Совсем иначе было с другим спектаклем Ефремова – «Иванов» по А. Чехову с Иннокентием Смоктуновским в главной роли. Пропустить эту постановку, идея которой была опрокинута в современность, либеральная критика никак не могла. Судить об этом можно хотя бы по словам А. Смелянского:
«Как страшна была жизнь превращаемых, жизнь тех <…> у кого перемещалась кровь!» – в конце 20-х эту тему открыл у нас Юрий Тынянов в романе о Грибоедове. В сущности, он открыл одну из главных тем советского искусства. Ефремов подступал к ней не раз и с разных концов. Впервые этот важнейший мотив прозвучал в чеховском «Иванове», который возник на мхатовской сцене на седьмом году ефремовского руководства этим театром. Ранняя пьеса Чехова оказалась в масть времени.

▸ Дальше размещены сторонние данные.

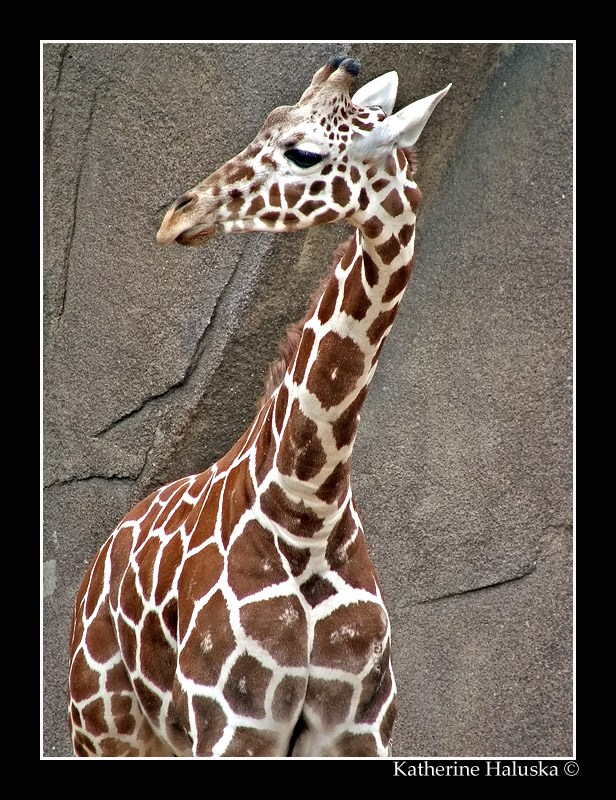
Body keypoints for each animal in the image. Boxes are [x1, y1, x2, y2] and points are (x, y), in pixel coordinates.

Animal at [68, 56, 450, 758]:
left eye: (303, 151)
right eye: (268, 122)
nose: (178, 215)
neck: (308, 510)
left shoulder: (358, 732)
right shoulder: (234, 725)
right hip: (104, 726)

Ситуация общественной апатии, цинизма, болезнь совести пополам с безверием – все эти давние русские интеллигентские проблемы дали новую вспышку. Тоска безверия, отсутствие идеалов, болезнь души, в которой «шаром покати», болезнь, которую сам Чехов однажды назвал «хуже сифилиса и полового истощения», – вот что звучало в спектакле Ефремова острее всего…

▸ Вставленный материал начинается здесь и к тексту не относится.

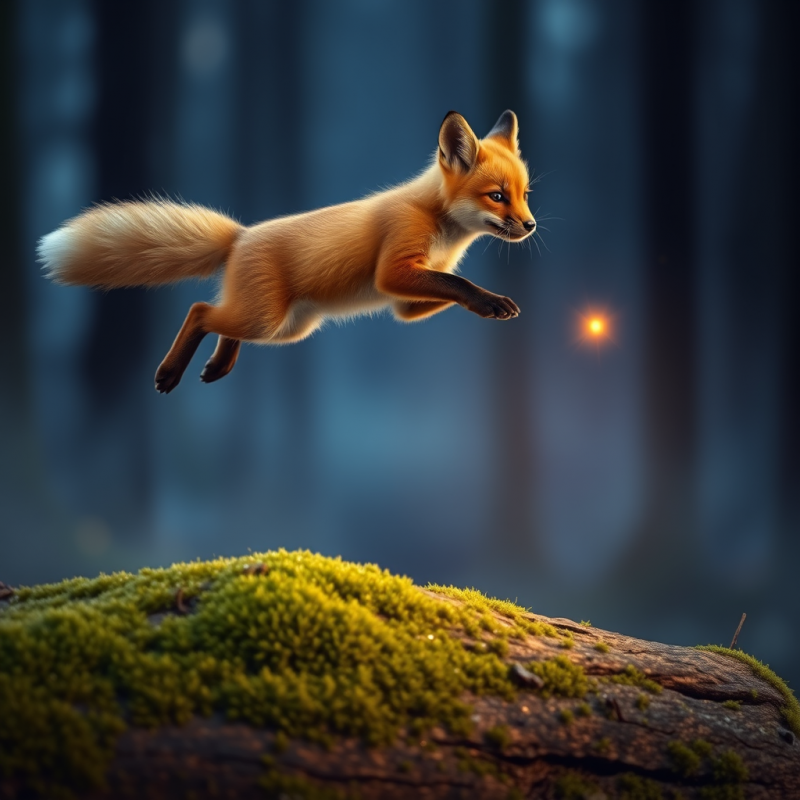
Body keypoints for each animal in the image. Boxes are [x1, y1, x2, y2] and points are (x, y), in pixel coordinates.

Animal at [37, 110, 537, 394]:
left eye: (524, 194)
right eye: (497, 197)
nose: (531, 226)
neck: (438, 225)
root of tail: (240, 236)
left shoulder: (405, 303)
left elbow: (448, 287)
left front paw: (492, 303)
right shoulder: (393, 268)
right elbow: (456, 281)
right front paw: (492, 300)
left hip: (287, 329)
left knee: (220, 321)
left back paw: (218, 366)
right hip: (266, 319)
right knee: (200, 311)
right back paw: (170, 372)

Смоктуновский играл человека незаурядного, действительно крупного, но пораженного общей болезнью времени. Давид Боровский предложил актерам пространство необычное для Чехова: пустую сцену, с трех сторон охваченную фасадом барского дома с колоннами. Сквозь стены дома мрачной тенью, как метастазы, проросли ветки оголенного осеннего сада. Интерьер и экстерьер причудливо перемешались, Иванов действовал в опустошенном, будто ограбленном пространстве, маялся, не находя себе места. Поначалу Смоктуновский совершенно не принял этого решения, испугавшись, что в бытовой пьесе он останется без поддержки и прикрытия. Режиссер настоял, и в конечном счете именно пространственное решение передавало с наибольшей глубиной чеховское ощущение жизни, то самое, которое заставило его однажды написать, что в Европе люди гибнут от тесноты, а в России – от избыточности пространства. «Земля моя глядит на меня, как сирота», – грустно повторял чеховский человек, и эту тему духовного сиротства Смоктуновский передавал с необыкновенным внутренним драматизмом. Университетский однокашник Лебедев – Андрей Попов виновато заглядывал ему в глаза, пытался утешить и объяснить причину ивановской болезни, что-то мямлил про среду, которая «заела», сам смущался от этих старых и пошлых объяснений и запивал неловкость очередной рюмкой, которую слуга его выносил с безошибочным чувством момента.